The converse of a prologue, naturally called an epilogue, may also be required at the bottom of the text section, but there is no special directive explicitly defining an epilogue segment.

Use of the ar.lc (loop count) register requires that the programmer always explicitly save and restore its previous value. Also, the programmer needs to predecrement any initialization value, in order to obtain the correct number of traversals. The architectural loop count register also participates in more complex forms of loop design and control, which we shall take up later.

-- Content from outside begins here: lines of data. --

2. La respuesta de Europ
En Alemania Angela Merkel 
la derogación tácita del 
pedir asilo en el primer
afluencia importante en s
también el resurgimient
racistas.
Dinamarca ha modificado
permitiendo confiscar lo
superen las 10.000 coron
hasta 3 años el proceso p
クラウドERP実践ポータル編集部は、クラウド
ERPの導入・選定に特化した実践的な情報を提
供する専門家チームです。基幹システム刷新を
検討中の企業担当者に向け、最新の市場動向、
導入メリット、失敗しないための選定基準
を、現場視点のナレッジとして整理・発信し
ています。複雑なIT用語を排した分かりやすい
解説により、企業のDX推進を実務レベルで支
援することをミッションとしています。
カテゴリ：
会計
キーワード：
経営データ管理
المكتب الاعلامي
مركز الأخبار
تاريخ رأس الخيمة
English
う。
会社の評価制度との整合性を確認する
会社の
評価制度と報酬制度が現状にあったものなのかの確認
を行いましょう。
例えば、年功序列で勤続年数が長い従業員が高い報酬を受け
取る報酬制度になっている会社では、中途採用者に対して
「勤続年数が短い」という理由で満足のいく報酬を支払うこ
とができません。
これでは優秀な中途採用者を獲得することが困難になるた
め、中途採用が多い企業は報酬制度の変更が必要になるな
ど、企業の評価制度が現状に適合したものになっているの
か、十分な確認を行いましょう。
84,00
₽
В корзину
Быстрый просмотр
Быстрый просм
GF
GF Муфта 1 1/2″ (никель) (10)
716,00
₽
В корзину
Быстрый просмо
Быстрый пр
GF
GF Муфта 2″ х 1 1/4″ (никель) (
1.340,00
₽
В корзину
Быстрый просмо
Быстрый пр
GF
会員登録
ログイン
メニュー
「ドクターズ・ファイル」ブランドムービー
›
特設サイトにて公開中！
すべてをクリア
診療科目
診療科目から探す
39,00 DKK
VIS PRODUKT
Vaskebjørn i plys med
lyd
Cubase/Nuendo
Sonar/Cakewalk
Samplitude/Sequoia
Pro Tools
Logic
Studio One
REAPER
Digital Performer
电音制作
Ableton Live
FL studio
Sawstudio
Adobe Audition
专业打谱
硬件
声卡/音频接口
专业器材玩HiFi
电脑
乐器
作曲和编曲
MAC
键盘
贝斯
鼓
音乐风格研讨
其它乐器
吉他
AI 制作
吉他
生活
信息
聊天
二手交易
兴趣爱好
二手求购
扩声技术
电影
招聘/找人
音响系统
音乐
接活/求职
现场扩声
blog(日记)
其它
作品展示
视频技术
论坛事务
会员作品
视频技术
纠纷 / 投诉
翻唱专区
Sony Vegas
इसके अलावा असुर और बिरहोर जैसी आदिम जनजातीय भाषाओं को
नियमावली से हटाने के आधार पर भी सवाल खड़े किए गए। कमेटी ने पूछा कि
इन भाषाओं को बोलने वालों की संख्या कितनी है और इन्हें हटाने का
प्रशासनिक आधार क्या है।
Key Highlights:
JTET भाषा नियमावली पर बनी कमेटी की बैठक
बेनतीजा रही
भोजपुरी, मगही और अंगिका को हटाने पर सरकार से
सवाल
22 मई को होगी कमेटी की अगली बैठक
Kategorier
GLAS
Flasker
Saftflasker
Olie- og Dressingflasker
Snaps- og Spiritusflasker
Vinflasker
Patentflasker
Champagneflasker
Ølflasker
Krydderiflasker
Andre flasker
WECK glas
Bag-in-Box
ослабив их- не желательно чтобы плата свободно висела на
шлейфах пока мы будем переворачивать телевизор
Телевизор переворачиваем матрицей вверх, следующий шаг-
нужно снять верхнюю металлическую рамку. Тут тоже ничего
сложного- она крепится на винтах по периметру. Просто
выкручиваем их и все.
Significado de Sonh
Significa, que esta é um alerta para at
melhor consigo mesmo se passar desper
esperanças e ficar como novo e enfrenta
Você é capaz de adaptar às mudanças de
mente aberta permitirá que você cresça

Here, in the DOTCLOOP program, the benefit of using these special facilities is not appreciable in comparison to our already improved DOTLOOP program. The GNU assembler produces the following three instruction bundles for the body of the loop from top to the branch, from which hexadecimal addresses have again been removed:

 <top>:       [MMI]       ld2 r21=[r14],2 <top+1>:                 ld2 r22=[r15],2 <top+2>:                 nop.i 0x0;; <top+16>:    [MII]       nop.m 0x0 <top+17>:                pmpy2.r r21=r21,r22;; <top+18>:                sxt4 r21=r21;; <top+32>:    [MFB]       add r20=r21,r20 <top+33>:                nop.f 0x0 <top+34>:                br.cloop.sptk.few <top>;;

The figure of merit still appears to be seven: There are four instruction groups, and the load and pmpy2.r instructions will require one and two more clock cycles, respectively. The performance of this loop may be the same as that in the original DOTLOOP program.

Two nop instructions have been inserted in place of the former decrement and compare instructions. A longer loop in some other application might well present new opportunities to close up the nop slots through well-considered rearrangements of instructions in the loop body, thus improving performance.